The limitation of child care to care of children under the age of 18 (in the FMLA portion of the Act) is potentially harmful to the parents of older children with disabilities (e.g., the parent of a child whose severe autism has kept that child in the public schools past age 18). This apparent gap in FMLA coverage is striking, given that the definitions used in the paid sick leave portion of the Act include children who are 18 years or older and incapable of self-care because of mental or physical disability. It is possible that administrative relief will be offered by DOL in such instances. Again, this issue would be limited to smaller employers subject to the Act’s FMLA leave mandate.

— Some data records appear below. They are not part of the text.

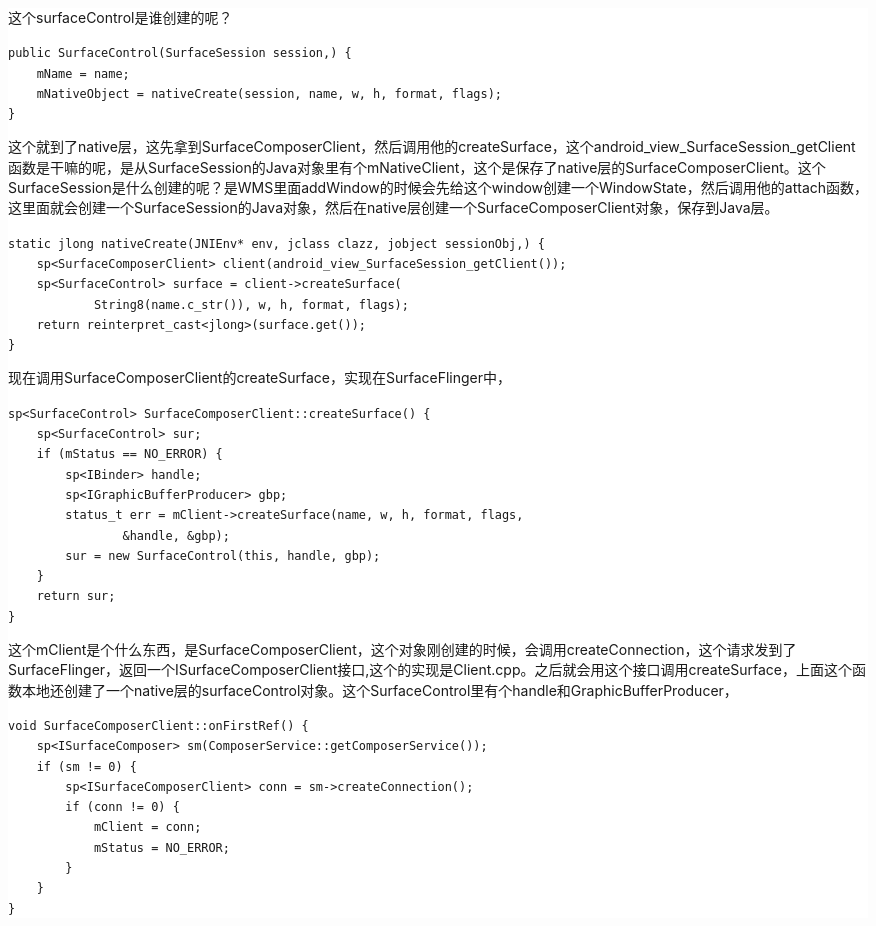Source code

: 这个surfaceControl是谁创建的呢？

```
public SurfaceControl(SurfaceSession session,) {
    mName = name;
    mNativeObject = nativeCreate(session, name, w, h, format, flags);
}
```

这个就到了native层，这先拿到SurfaceComposerClient，然后调用他的createSurface，这个android_view_SurfaceSession_getClient函数是干嘛的呢，是从SurfaceSession的Java对象里有个mNativeClient，这个是保存了native层的SurfaceComposerClient。这个SurfaceSession是什么创建的呢？是WMS里面addWindow的时候会先给这个window创建一个WindowState，然后调用他的attach函数，这里面就会创建一个SurfaceSession的Java对象，然后在native层创建一个SurfaceComposerClient对象，保存到Java层。

```
static jlong nativeCreate(JNIEnv* env, jclass clazz, jobject sessionObj,) {
    sp<SurfaceComposerClient> client(android_view_SurfaceSession_getClient());
    sp<SurfaceControl> surface = client->createSurface(
            String8(name.c_str()), w, h, format, flags);
    return reinterpret_cast<jlong>(surface.get());
}
```

现在调用SurfaceComposerClient的createSurface，实现在SurfaceFlinger中，

```
sp<SurfaceControl> SurfaceComposerClient::createSurface() {
    sp<SurfaceControl> sur;
    if (mStatus == NO_ERROR) {
        sp<IBinder> handle;
        sp<IGraphicBufferProducer> gbp;
        status_t err = mClient->createSurface(name, w, h, format, flags,
                &handle, &gbp);
        sur = new SurfaceControl(this, handle, gbp);
    }
    return sur;
}
```

这个mClient是个什么东西，是SurfaceComposerClient，这个对象刚创建的时候，会调用createConnection，这个请求发到了SurfaceFlinger，返回一个ISurfaceComposerClient接口,这个的实现是Client.cpp。之后就会用这个接口调用createSurface，上面这个函数本地还创建了一个native层的surfaceControl对象。这个SurfaceControl里有个handle和GraphicBufferProducer，

```
void SurfaceComposerClient::onFirstRef() {
    sp<ISurfaceComposer> sm(ComposerService::getComposerService());
    if (sm != 0) {
        sp<ISurfaceComposerClient> conn = sm->createConnection();
        if (conn != 0) {
            mClient = conn;
            mStatus = NO_ERROR;
        }
    }
}
```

The Act includes special rules for employers that are subject to the paid leave mandates and also participate in multiemployer plans. The intent of these provisions is to permit such employers to take credit for paid leave provided under the multiemployer plan toward the mandates and to qualify for the corresponding tax credits. How this will work mechanically in practice will undoubtedly be subject to further administrative clarification and guidance.